The general answer seems to be to make the single writing DB machine more and more powerful for as long as possible before you move to those other methods though.
In most cases the best way to solve the problem is to rethink how your site works to cut down the number of writes/make them batchable.
What you need is a proper multi-master database. And as far as I know the only DB engine that has so far implemented this in a reliable way is Oracle. Which goes some way to explain why all the big boys use Oracle.
Having said that, MySql does support multi-master replication, although (AFAIK) not in a full production release. See http://dev.mysql.com/doc/refman/5.1/en/mysql-cluster-replication-multi-master.html for more detail.
This answer does not answer the title of the question because it makes no attempt to keep the DBs in sync but it does answer the body of the question to do with distributing requests for high scale websites.
You can use Sharding to divide your data so for example you have 26 database servers one for each letter of the alphabet. All the users with name beginning with A go to one server. You can use various algorithms to divide up your requests evenly. It's a complex solution that shouldn't really be used until other options have been exhausted.
https://en.wikipedia.org/wiki/Shard_(database_architecture)
I presume you are talking about MySQL, based on your terms. Unfortunately this DBMS has lack of support for the distributed writes, only the NDB supports that.
http://dev.mysql.com/doc/refman/5.0/en/mysql-cluster-overview.html
http://dev.mysql.com/doc/refman/5.0/en/mysql-cluster-nodes-groups.html
Another solution can be: use DNS level partition based on your client GEO location resolv different IP addresses where to connect to and basically separate the data by this info. There is a problem with this sort of solution, if you have a query for example you want to know how many items do you have globally then this won't work very well.
It depends on the site and the part of the site.

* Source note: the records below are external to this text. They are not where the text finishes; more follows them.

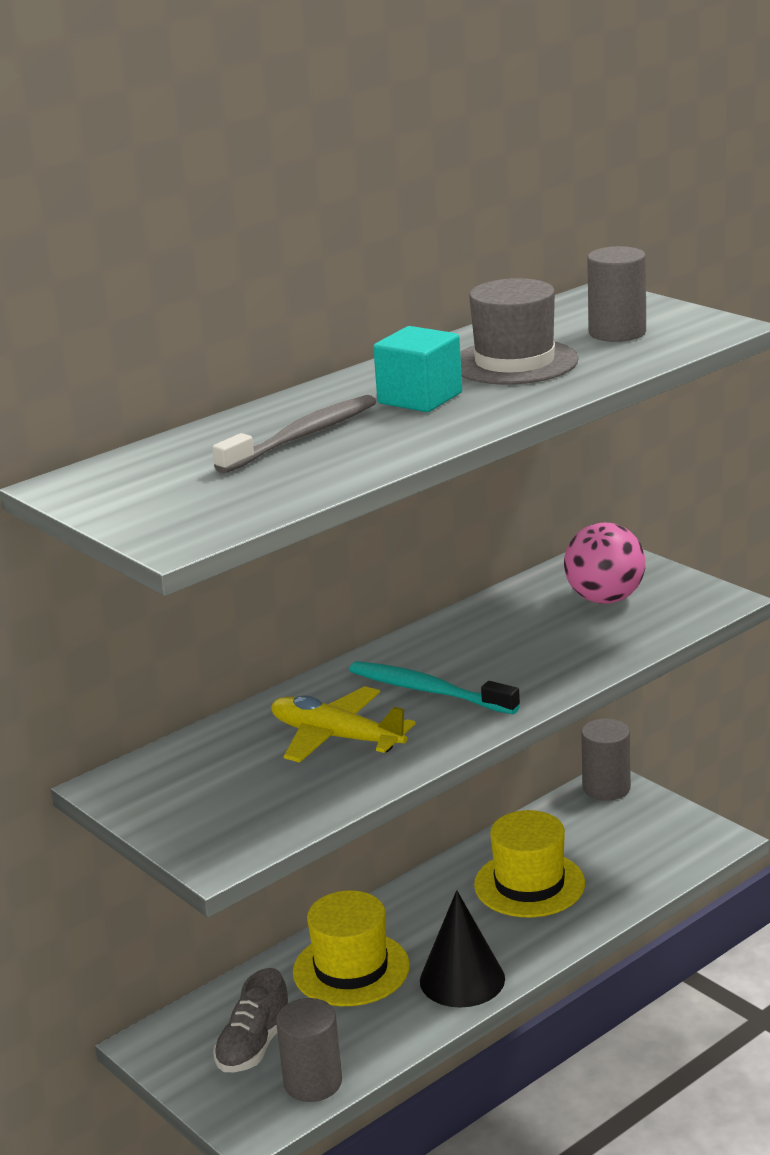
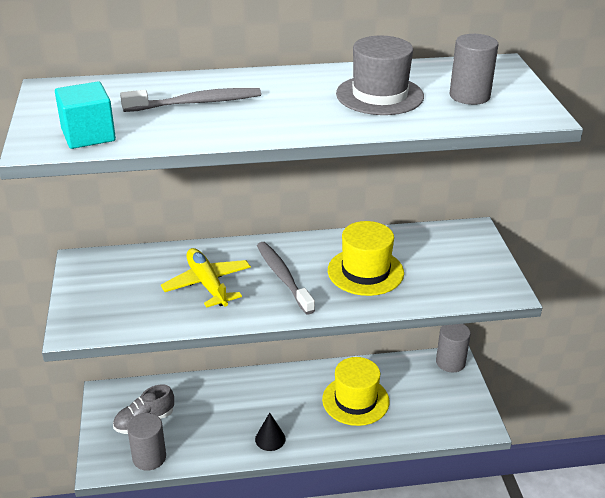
camera: 30 degrees right, 10 degrees up
(351, 969) = (226, 403): yellow hat -> yellow hat (365, 271)
(420, 398) = (292, 101): turquoise cube -> turquoise cube (88, 135)
(429, 691) = (283, 277): turquoise toothbrush -> grey toothbrush
(462, 979) = (270, 439): black cone -> black cone, size x0.60
(605, 599) = (441, 261): pink ball -> none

Some pieces will have a single write server, which will then replicate to a bunch of read servers.
Other pieces of the site will have lots of servers each holding a small part of the data in them. For example a couple of million customer accounts per database server with logic in the application so that it knows which server you are on based on your UserId.
A solution is to rethink your application so that you can split data between multiple database servers. Sometimes it's easy... sometimes not.